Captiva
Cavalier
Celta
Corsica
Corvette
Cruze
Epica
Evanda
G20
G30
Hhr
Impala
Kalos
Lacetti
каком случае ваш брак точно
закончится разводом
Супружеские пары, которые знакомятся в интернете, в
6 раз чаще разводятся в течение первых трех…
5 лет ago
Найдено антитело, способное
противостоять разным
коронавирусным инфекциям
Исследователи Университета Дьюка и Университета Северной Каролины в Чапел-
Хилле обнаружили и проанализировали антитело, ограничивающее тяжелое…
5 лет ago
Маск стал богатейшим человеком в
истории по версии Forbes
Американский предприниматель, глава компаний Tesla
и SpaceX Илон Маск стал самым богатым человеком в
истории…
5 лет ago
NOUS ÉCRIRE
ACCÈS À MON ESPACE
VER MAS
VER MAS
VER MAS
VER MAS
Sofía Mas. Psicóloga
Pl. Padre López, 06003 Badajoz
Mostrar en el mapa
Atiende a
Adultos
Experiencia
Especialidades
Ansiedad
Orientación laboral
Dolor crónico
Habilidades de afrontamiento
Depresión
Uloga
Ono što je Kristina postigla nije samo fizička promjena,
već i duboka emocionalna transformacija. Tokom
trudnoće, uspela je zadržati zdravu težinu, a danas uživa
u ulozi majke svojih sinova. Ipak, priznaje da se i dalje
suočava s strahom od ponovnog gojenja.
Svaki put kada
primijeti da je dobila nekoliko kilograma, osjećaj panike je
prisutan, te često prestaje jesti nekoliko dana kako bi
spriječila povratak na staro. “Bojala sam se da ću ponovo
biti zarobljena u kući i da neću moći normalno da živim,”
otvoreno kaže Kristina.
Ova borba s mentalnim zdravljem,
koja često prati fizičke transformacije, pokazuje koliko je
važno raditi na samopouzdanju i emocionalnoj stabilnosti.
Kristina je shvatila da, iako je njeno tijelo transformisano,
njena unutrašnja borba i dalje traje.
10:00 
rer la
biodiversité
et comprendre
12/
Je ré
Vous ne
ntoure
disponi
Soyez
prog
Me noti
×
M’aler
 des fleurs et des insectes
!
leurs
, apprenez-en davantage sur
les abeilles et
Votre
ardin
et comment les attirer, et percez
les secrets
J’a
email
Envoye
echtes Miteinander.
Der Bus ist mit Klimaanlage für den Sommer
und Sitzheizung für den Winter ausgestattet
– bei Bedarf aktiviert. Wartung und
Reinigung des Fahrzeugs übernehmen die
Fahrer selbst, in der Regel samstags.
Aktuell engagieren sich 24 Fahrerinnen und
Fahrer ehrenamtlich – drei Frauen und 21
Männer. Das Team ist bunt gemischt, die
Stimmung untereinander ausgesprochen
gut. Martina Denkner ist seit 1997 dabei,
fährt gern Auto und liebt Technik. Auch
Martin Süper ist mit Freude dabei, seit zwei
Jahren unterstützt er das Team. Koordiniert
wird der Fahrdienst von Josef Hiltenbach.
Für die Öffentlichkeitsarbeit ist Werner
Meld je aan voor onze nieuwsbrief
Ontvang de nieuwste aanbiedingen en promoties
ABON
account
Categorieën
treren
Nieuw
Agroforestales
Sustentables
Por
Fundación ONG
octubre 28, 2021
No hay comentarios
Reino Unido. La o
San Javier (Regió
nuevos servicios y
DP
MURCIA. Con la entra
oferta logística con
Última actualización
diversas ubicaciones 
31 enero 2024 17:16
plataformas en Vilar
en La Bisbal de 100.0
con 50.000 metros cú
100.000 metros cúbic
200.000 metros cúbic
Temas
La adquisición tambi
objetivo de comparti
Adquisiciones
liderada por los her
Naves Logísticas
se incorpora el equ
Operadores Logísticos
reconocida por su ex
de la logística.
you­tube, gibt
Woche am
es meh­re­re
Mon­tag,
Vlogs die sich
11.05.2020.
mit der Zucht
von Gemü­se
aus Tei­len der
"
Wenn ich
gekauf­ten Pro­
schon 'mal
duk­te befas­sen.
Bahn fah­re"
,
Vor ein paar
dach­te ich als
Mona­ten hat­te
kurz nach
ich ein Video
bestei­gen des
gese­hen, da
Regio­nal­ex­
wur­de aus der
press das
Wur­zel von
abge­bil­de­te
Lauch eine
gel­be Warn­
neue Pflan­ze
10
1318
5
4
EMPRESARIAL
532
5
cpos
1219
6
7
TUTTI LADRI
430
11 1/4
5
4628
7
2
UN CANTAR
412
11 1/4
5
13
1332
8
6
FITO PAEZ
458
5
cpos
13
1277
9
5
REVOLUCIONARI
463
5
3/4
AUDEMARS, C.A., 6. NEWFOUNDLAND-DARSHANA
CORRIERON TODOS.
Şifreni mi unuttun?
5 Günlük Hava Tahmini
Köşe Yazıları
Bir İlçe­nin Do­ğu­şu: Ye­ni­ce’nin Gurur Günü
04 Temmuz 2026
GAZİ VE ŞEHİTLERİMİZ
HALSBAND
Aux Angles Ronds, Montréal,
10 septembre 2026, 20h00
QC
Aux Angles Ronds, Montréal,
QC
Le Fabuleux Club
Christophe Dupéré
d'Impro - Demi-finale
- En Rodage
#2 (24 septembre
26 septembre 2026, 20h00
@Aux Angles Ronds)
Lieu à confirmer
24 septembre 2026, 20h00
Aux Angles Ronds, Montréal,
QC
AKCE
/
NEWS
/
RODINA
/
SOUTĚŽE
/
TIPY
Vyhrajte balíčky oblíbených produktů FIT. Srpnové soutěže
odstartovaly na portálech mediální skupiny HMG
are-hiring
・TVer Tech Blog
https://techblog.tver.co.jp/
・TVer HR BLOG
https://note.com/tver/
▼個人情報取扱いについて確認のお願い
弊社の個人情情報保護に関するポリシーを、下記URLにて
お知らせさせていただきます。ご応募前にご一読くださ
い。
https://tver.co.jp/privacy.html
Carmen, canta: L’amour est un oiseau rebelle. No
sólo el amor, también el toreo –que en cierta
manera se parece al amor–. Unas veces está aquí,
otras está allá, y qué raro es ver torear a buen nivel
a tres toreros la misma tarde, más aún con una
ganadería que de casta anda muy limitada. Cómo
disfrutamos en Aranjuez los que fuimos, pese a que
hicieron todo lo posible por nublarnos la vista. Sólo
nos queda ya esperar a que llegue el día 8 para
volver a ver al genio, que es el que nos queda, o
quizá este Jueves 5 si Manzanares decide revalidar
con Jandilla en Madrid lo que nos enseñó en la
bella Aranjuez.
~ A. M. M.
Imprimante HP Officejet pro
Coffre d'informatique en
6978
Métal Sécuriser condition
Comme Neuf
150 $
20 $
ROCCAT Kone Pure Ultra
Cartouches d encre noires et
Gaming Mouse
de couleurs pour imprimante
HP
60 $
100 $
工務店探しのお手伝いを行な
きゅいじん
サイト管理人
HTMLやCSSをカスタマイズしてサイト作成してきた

- _Task instructions_: Return the material exactly. Leave out no line.

- _Output of the exercise_:
Captiva
Cavalier
Celta
Corsica
Corvette
Cruze
Epica
Evanda
G20
G30
Hhr
Impala
Kalos
Lacetti
каком случае ваш брак точно
закончится разводом
Супружеские пары, которые знакомятся в интернете, в
6 раз чаще разводятся в течение первых трех…
5 лет ago
Найдено антитело, способное
противостоять разным
коронавирусным инфекциям
Исследователи Университета Дьюка и Университета Северной Каролины в Чапел-
Хилле обнаружили и проанализировали антитело, ограничивающее тяжелое…
5 лет ago
Маск стал богатейшим человеком в
истории по версии Forbes
Американский предприниматель, глава компаний Tesla
и SpaceX Илон Маск стал самым богатым человеком в
истории…
5 лет ago
NOUS ÉCRIRE
ACCÈS À MON ESPACE
VER MAS
VER MAS
VER MAS
VER MAS
Sofía Mas. Psicóloga
Pl. Padre López, 06003 Badajoz
Mostrar en el mapa
Atiende a
Adultos
Experiencia
Especialidades
Ansiedad
Orientación laboral
Dolor crónico
Habilidades de afrontamiento
Depresión
Uloga
Ono što je Kristina postigla nije samo fizička promjena,
već i duboka emocionalna transformacija. Tokom
trudnoće, uspela je zadržati zdravu težinu, a danas uživa
u ulozi majke svojih sinova. Ipak, priznaje da se i dalje
suočava s strahom od ponovnog gojenja.
Svaki put kada
primijeti da je dobila nekoliko kilograma, osjećaj panike je
prisutan, te često prestaje jesti nekoliko dana kako bi
spriječila povratak na staro. “Bojala sam se da ću ponovo
biti zarobljena u kući i da neću moći normalno da živim,”
otvoreno kaže Kristina.
Ova borba s mentalnim zdravljem,
koja često prati fizičke transformacije, pokazuje koliko je
važno raditi na samopouzdanju i emocionalnoj stabilnosti.
Kristina je shvatila da, iako je njeno tijelo transformisano,
njena unutrašnja borba i dalje traje.
10:00 
rer la
biodiversité
et comprendre
12/
Je ré
Vous ne
ntoure
disponi
Soyez
prog
Me noti
×
M’aler
 des fleurs et des insectes
!
leurs
, apprenez-en davantage sur
les abeilles et
Votre
ardin
et comment les attirer, et percez
les secrets
J’a
email
Envoye
echtes Miteinander.
Der Bus ist mit Klimaanlage für den Sommer
und Sitzheizung für den Winter ausgestattet
– bei Bedarf aktiviert. Wartung und
Reinigung des Fahrzeugs übernehmen die
Fahrer selbst, in der Regel samstags.
Aktuell engagieren sich 24 Fahrerinnen und
Fahrer ehrenamtlich – drei Frauen und 21
Männer. Das Team ist bunt gemischt, die
Stimmung untereinander ausgesprochen
gut. Martina Denkner ist seit 1997 dabei,
fährt gern Auto und liebt Technik. Auch
Martin Süper ist mit Freude dabei, seit zwei
Jahren unterstützt er das Team. Koordiniert
wird der Fahrdienst von Josef Hiltenbach.
Für die Öffentlichkeitsarbeit ist Werner
Meld je aan voor onze nieuwsbrief
Ontvang de nieuwste aanbiedingen en promoties
ABON
account
Categorieën
treren
Nieuw
Agroforestales
Sustentables
Por
Fundación ONG
octubre 28, 2021
No hay comentarios
Reino Unido. La o
San Javier (Regió
nuevos servicios y
DP
MURCIA. Con la entra
oferta logística con
Última actualización
diversas ubicaciones 
31 enero 2024 17:16
plataformas en Vilar
en La Bisbal de 100.0
con 50.000 metros cú
100.000 metros cúbic
200.000 metros cúbic
Temas
La adquisición tambi
objetivo de comparti
Adquisiciones
liderada por los her
Naves Logísticas
se incorpora el equ
Operadores Logísticos
reconocida por su ex
de la logística.
you­tube, gibt
Woche am
es meh­re­re
Mon­tag,
Vlogs die sich
11.05.2020.
mit der Zucht
von Gemü­se
aus Tei­len der
"
Wenn ich
gekauf­ten Pro­
schon 'mal
duk­te befas­sen.
Bahn fah­re"
,
Vor ein paar
dach­te ich als
Mona­ten hat­te
kurz nach
ich ein Video
bestei­gen des
gese­hen, da
Regio­nal­ex­
wur­de aus der
press das
Wur­zel von
abge­bil­de­te
Lauch eine
gel­be Warn­
neue Pflan­ze
10
1318
5
4
EMPRESARIAL
532
5
cpos
1219
6
7
TUTTI LADRI
430
11 1/4
5
4628
7
2
UN CANTAR
412
11 1/4
5
13
1332
8
6
FITO PAEZ
458
5
cpos
13
1277
9
5
REVOLUCIONARI
463
5
3/4
AUDEMARS, C.A., 6. NEWFOUNDLAND-DARSHANA
CORRIERON TODOS.
Şifreni mi unuttun?
5 Günlük Hava Tahmini
Köşe Yazıları
Bir İlçe­nin Do­ğu­şu: Ye­ni­ce’nin Gurur Günü
04 Temmuz 2026
GAZİ VE ŞEHİTLERİMİZ
HALSBAND
Aux Angles Ronds, Montréal,
10 septembre 2026, 20h00
QC
Aux Angles Ronds, Montréal,
QC
Le Fabuleux Club
Christophe Dupéré
d'Impro - Demi-finale
- En Rodage
#2 (24 septembre
26 septembre 2026, 20h00
@Aux Angles Ronds)
Lieu à confirmer
24 septembre 2026, 20h00
Aux Angles Ronds, Montréal,
QC
AKCE
/
NEWS
/
RODINA
/
SOUTĚŽE
/
TIPY
Vyhrajte balíčky oblíbených produktů FIT. Srpnové soutěže
odstartovaly na portálech mediální skupiny HMG
are-hiring
・TVer Tech Blog
https://techblog.tver.co.jp/
・TVer HR BLOG
https://note.com/tver/
▼個人情報取扱いについて確認のお願い
弊社の個人情情報保護に関するポリシーを、下記URLにて
お知らせさせていただきます。ご応募前にご一読くださ
い。
https://tver.co.jp/privacy.html
Carmen, canta: L’amour est un oiseau rebelle. No
sólo el amor, también el toreo –que en cierta
manera se parece al amor–. Unas veces está aquí,
otras está allá, y qué raro es ver torear a buen nivel
a tres toreros la misma tarde, más aún con una
ganadería que de casta anda muy limitada. Cómo
disfrutamos en Aranjuez los que fuimos, pese a que
hicieron todo lo posible por nublarnos la vista. Sólo
nos queda ya esperar a que llegue el día 8 para
volver a ver al genio, que es el que nos queda, o
quizá este Jueves 5 si Manzanares decide revalidar
con Jandilla en Madrid lo que nos enseñó en la
bella Aranjuez.
~ A. M. M.
Imprimante HP Officejet pro
Coffre d'informatique en
6978
Métal Sécuriser condition
Comme Neuf
150 $
20 $
ROCCAT Kone Pure Ultra
Cartouches d encre noires et
Gaming Mouse
de couleurs pour imprimante
HP
60 $
100 $
工務店探しのお手伝いを行な
きゅいじん
サイト管理人
HTMLやCSSをカスタマイズしてサイト作成してきた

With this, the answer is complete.